Blocking content from the Internet is getting a lot of press of late. The last couple of weeks has seen the Pirate Bay being blocked by a number of large ISPs and debate over whether the blocking of “adult” content should be opt-in or opt-out.
Unfortunately the enthusiasm to “protect the children” and “protect the copyright holders” seems to have pushed aside much of the debate of whether we should be doing this at all or whether it’s practical.
Whether we should be doing it or not is political. I have my opinions but what I want to concentrate on here is whether or not blocking such content is actually possible.
There are a number of different ways of vetting content. They’re not necessarily mutually exclusive, but they’re all deeply flawed.
First, a common one from politicians: the Internet is just like TV and cinema:
Perry said that she has been accused of censorship over the campaign, but argued that the internet was no different to TV and radio and should be regulated accordingly.
No, no it isn’t. There are a handful of TV channels, even taking cable and satellite into account, and a relatively small number of movies released every week. It’s practical to rate movies. TV programmes are distributed centrally, so pressure can be placed on a small number of UK-based commercial entities when they do naughty things.

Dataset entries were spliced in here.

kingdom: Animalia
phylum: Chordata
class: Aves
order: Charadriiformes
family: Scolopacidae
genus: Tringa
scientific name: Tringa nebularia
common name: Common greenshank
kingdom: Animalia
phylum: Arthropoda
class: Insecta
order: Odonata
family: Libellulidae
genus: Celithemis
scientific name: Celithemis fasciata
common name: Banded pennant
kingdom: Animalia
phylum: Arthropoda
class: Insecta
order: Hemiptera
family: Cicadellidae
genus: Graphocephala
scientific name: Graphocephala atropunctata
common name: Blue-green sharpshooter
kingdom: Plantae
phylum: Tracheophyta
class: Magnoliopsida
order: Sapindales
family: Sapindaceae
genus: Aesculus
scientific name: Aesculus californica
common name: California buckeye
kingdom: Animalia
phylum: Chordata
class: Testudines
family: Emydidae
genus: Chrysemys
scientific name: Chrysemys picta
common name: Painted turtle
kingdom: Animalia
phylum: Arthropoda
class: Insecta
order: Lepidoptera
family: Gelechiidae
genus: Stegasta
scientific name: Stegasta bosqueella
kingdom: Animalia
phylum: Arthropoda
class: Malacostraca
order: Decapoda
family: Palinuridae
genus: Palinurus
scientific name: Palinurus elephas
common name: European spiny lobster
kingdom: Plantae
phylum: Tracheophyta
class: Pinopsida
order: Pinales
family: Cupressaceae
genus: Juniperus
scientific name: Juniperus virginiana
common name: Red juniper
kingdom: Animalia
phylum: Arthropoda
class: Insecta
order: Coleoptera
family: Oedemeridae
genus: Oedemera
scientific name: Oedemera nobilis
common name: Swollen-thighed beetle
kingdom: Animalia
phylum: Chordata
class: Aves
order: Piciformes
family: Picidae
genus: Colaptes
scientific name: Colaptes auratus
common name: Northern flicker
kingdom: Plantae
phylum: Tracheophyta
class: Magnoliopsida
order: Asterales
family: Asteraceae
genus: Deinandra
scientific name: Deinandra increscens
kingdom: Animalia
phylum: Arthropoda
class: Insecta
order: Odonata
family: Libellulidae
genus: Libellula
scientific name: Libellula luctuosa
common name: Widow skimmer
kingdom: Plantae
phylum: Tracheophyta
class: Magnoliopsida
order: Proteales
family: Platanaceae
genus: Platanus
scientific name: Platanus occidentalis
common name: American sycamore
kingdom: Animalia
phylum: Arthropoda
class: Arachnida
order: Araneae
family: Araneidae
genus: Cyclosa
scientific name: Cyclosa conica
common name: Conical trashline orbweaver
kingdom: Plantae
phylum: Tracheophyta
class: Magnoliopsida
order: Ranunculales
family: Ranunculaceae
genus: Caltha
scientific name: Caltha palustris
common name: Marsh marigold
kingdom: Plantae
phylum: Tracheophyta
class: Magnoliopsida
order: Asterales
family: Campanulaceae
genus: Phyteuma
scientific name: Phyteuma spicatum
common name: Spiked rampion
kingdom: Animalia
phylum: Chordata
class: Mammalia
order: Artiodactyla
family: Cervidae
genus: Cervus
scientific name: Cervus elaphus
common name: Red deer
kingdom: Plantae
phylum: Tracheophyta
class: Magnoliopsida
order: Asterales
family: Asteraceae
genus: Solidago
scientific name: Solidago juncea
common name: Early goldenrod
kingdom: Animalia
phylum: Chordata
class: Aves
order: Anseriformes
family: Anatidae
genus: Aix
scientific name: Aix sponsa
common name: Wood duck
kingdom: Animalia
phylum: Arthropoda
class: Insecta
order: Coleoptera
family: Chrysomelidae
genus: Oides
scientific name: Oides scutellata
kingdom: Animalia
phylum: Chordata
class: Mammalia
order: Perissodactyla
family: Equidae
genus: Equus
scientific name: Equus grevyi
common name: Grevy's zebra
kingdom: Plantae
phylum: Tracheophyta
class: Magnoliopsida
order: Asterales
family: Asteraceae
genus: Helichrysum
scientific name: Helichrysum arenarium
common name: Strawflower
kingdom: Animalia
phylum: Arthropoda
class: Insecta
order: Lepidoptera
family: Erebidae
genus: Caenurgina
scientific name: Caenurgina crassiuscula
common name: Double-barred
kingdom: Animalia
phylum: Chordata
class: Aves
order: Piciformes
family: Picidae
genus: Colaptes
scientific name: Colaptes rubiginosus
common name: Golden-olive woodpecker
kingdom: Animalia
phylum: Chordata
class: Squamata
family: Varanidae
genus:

The Internet is very different. Firstly, counting the number of web pages is rather harder. This is what Wikipedia has to say:
As of March 2009, the indexable web contains at least 25.21 billion pages. On July 25, 2008, Google software engineers Jesse Alpert and Nissan Hajaj announced that Google Search had discovered one trillion unique URLs.
Note that even the smaller number is from three years ago. I’d bet that it’s not smaller now. Clearly the same system of rating an regulation clearly isn’t going to work on that scale. And even if it was possible to rate each of these sites, the UK government has little leverage over foreign websites.
There are basically three ways to automate the process: white list, black list and keyword scanning.
A white list says “you can visit these websites.” Even assuming no new websites are ever added and no new content is ever created, rating those 25 billion pages is not practical. I don’t think we want an official approved reading list.
A black list is the opposite: “you can visit anything except these pages.” We have the same scale problem as with white lists and a few more. Much of the Internet is “user contributed” and it’s not hard to create new sites. If my site is blocked, I can create a new one with the same content very, very quickly. Basically, there’s just no way to keep on top of new content.
Keyword scanning is exactly as it sounds. Your internet traffic is scanned and if certain keywords are spotted, the page is blocked. It’s automated and dynamic, but what keywords do you look for? “Sex”? Well, do you want to block “sex education” websites? “Porn”? That would block anti-porn discussion as well as the real thing.
The scanners can be a lot more sophisticated than this but the fundamental problem remains: there’s no way to be sure that they are blocking the correct content. Both good and bad sites are blocked, and still with no guarantee that nothing untoward gets through.
In all cases, if children can still access “adult” content with relative ease — both deliberately and accidentally — what’s the point?
Of course I’m not in favour of taking content without paying for it or exposing children to inappropriate material. But, to use a cliche, the genie is out the bottle. Like the reaction to WikiLeaks there is little point in pretending that nothing has changed or that the same techniques and tools can be used to fight them.
Instead, if you’re a publisher you need to make your content legally available and easier to access than the alternative. iTunes has showed that people are willing to pay. So far, you’ve mostly shown that you’d rather treat paying customers as criminals. That’s not helping.
As for protecting children, it all comes back to being a responsible parent. Put the computer in the living room. Talk to them. Sure, use white or black lists or filtering, just be aware that it can never be 100% effective and that not everyone has children that need protecting. Whatever the Daily Mail and your technically unaware MP says, you can’t say the connection is being checked, problem solved.